In general, sunscreens formulated for specific use on facial skin are gentler than traditional types meant for all-over use. Spread face sunscreens on any exposed skin on your child's body, rather than confining it to her face. This way she's protected from the sun without risk of an eczema flare-up. Mark Boguniewicz, M.D., Professor of Allergy-Immunology at the National Jewish Medical and Research Center recommends Vanicream sunscreen, which he suggests for patients with eczema. You might have to try a couple of options before you find one that works your child.
Pediatric dermatologist Patricia Treadwell encourages parents to choose sunscreens without chemicals. Look for those that contain zinc oxide or titanium dioxide, ingredients that block the sun's rays, but that don't get absorbed into the skin to the same degree as other ingredients. Avoid options that contain a long list of chemical additives, which can exacerbate eczema. Stick to products that claim to be "sunblock" rather than "sunscreen," which are less likely to contain a bunch of chemicals that can irritate your child's skin.
The National Eczema Association doesn't accept products with fragrances into its Seal of Acceptance program. This is because the ingredients used to scent sunscreen sometimes makes eczema worse. Look for a product that contains the seal, or simply choose one that is fragrance-free. Avoid sunscreen or sunblock that contains any type of perfume, masking fragrance or herb extracts. This information is listed in the ingredients on the label. If you're unsure about a specific ingredient, call the manufacturer for more information, or choose a different type of sunscreen for your child.

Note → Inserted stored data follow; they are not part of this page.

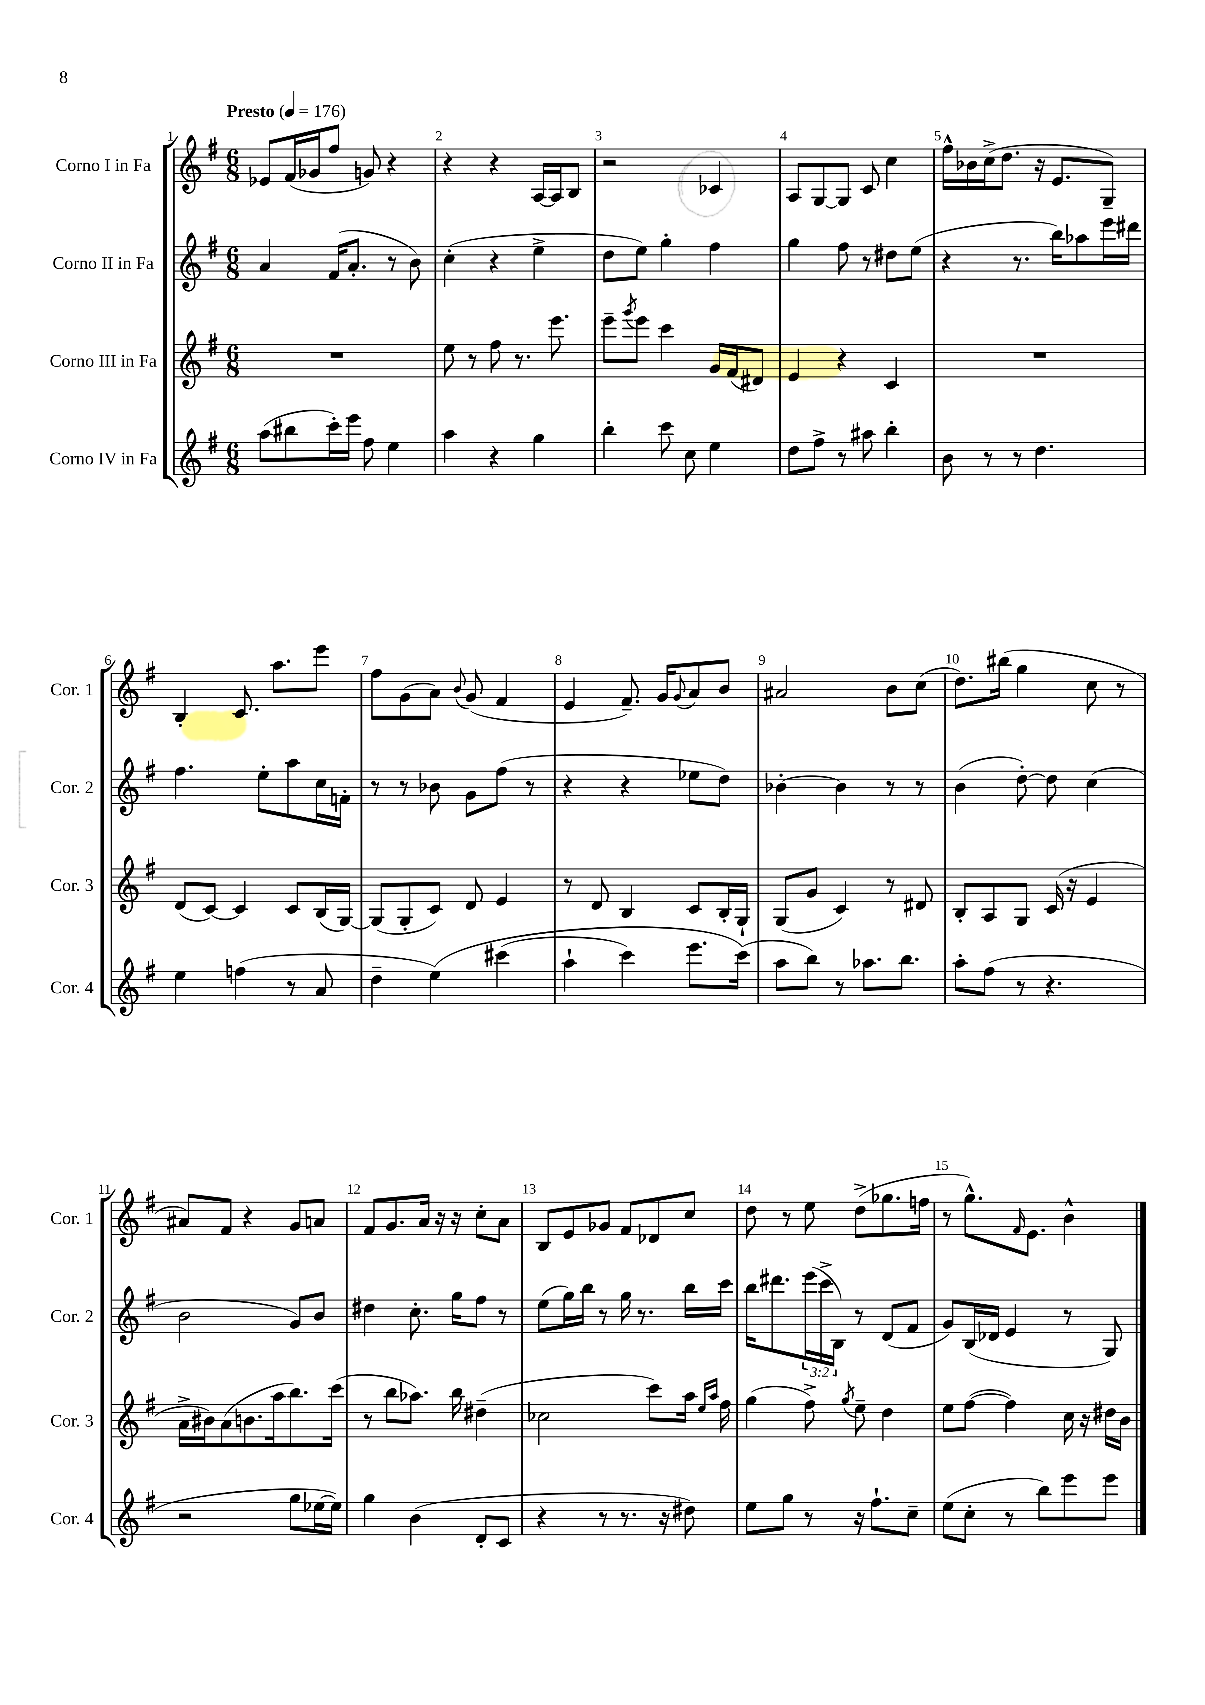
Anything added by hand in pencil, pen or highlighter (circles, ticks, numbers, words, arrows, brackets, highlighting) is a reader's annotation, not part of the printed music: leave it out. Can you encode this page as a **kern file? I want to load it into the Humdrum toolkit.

**kern	**kern	**kern	**kern
*staff4	*staff3	*staff2	*staff1
*clefG2	*clefG2	*clefG2	*clefG2
*k[f#]	*k[f#]	*k[f#]	*k[f#]
*M6/8	*M6/8	*M6/8	*M6/8
*MM176	*MM176	*MM176	*MM176
(8aa\L	2.r	4a/	8e-/L
8bb#\	.	.	(16f#/L
.	.	.	16g-/J
16ccc'\L)	.	(16f#/LK	8ff#/J
16eee\JJ	.	8.a'/J	.
8ff#\	.	.	8g/)
4ee\	.	8r	4r
.	.	8b\)	.
=	=	=	=
4aa\	8ee\	(4cc'\	4r
.	8r	.	.
4r	8ff#\	4r	4r
.	8.r	.	.
4gg\	.	4ee^\	[16A/LL
.	8.eee\	.	16A/]J
.	.	.	8B/J
=	=	=	=
4bb'\	8eee~\L	8dd\L	2r
.	8qggg/	.	.
.	8eee\J	8ee\J)	.
8ccc\	4ccc\	4gg'\	.
8cc\	.	.	.
4ee\	16g/LL	4ff#\	4c-/
.	(16f#/J	.	.
.	8d#/J)	.	.
=	=	=	=
8dd\L	4e/	4gg\	8A/L
8ff#^\J	.	.	[8G/
8r	4r	8ff#\	8G/]J
8aa#\	.	8r	8c/
4bb'\	4c/	8dd#\L	4cc\
.	.	(8ee\J	.
=	=	=	=
8b\	2.r	4r	16ff#^^\LL
.	.	.	16b-\
8r	.	.	(16cc^\J
.	.	.	8.dd\J
8r	.	8.r	.
4.dd\	.	.	16r
.	.	16bb\LK)	8.e/L
.	.	8aa-\	.
.	.	16eee\L	8G~/J)
.	.	16ddd#\JJ	.
=	=	=	=
4ee\	(8d/L	4.ff#\	4B'/
.	[8c/J)	.	.
(4ff\	4c/]	.	8.c/
.	.	8ee'\L	.
.	.	.	8.aa\L
8r	8c/L	8aa\	.
8a/	(16B/L	16cc\L	8eee\J
.	[16G/JJ)	16f'\JJ	.
=	=	=	=
4dd~\	(8G/]L	8r	8ff#\L
.	8G'/	8r	(8g\
&(4ee\)	8c/J)	8b-\	8a\J)
.	.	.	8qqb/
.	8d/	8g\L	(8g/
(4ccc#\	4e/	(8ff#\J	4f#/
.	.	8r	.
=	=	=	=
4aa`\	8r	4r	4e/
.	8d/	.	.
4ccc\)	4B/	4r	8.f#~/)
.	.	.	16g/LK
.	.	.	8qqg/
8.eee\L	8c/L	8ee-\L	8a/
.	16B'/L	8dd\J)	8b/J
(16ccc\Jk&)	16G`/JJ	.	.
=	=	=	=
8aa\L	(8G/L	[4b-'\	2a#/
8bb\J)	8g/J	.	.
8r	4c/)	4b-\]	.
8.aa-\L	.	.	.
.	8r	8r	8b\L
8.bb\J	.	.	.
.	8d#/	8r	(8cc\J
=	=	=	=
8aa'\L	8B'/L	(4b\	8.dd\L)
(8ff#\J	8A/	.	.
.	.	.	(16bb#\Jk
8r	8G/J	[8dd'\)	4gg\
4.r	(16c/	8dd\]	.
.	16r	.	.
.	4e/	(4cc\	8cc\
.	.	.	8r
=	=	=	=
2r	16a^\LL	2b\	8a#/L)
.	16b#\J)	.	.
.	(8a\	.	8f#/J
.	8.b\	.	4r
.	16aa\k	.	.
8gg\L	8.bb\)	8g/L)	8g/L
[16ee-\L	.	8b/J	8a/J
16ee-\]JJ)	(16ccc\Jk	.	.
=	=	=	=
4gg\	8r	4dd#\	8f#/L
.	8bb\L	.	8.g/
(4b\	8.aa-\J)	8.cc'\	.
.	.	.	16a/Jk
.	.	.	16r
.	16bb\	16gg\LK	16r
8d'/L	(4dd#~\	8ff#\J	8cc'\L
8c/J	.	8r	8a\J
=	=	=	=
4r	2cc-\	(8ee\L	8B/L
.	.	16gg\L)	8e/
.	.	16bb\JJ	.
8r	.	8r	8g-/J
8.r	.	16gg\	8f#/L
.	.	8.r	.
.	8ccc\L)	.	8d-/
16r	.	.	.
8dd#\)	16aa\Jk	16bb\LL	8cc/J
.	16qqee/LL	.	.
.	16qqaa/JJ	.	.
.	16ff#\	16ccc\JJ	.
=	=	=	=
8ee\L	(4gg\	16bb\LK	8dd\
.	.	8.ddd#\	.
8gg\J	.	.	8r
8r	8ff#^\)	(24eee\L	8ee\
.	.	24ccc^\	.
.	.	24B\JJ)	.
.	8qgg/	.	.
16r	8ee~\	8r	(8dd^\L
8.ff#`\L	.	.	.
.	4dd\	(8d/L	8.gg-\
8cc~\J	.	8f#/J	.
.	.	.	16ff\Jk
=	=	=	=
(8ee\L	8ee\L	8g/L)	8r
8cc'\J	([8ff#\J	(16B/L	8.gg^^\L)
.	.	16d-/JJ	.
8r	4ff#\])	4e/	.
.	.	.	16qqf#/
.	.	.	8.e\J
8bb\L)	.	.	.
8eee\	16cc\	8r	4b^^\
.	16r	.	.
8eee\J	16dd#\LL	8G/)	.
.	16b\JJ	.	.
==	==	==	==
*-	*-	*-	*-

Some kids have contact eczema, which means certain ingredients or types of material can cause a flare-up. Kids Health recommends using only hypoallergenic sunscreen on your child's skin. These products are formulated for sensitive skin and are less likely to contain ingredients that can exacerbate eczema. They are also less prone to dry out your child's skin. Dry skin can make eczema worse so keep your child's skin moisturized.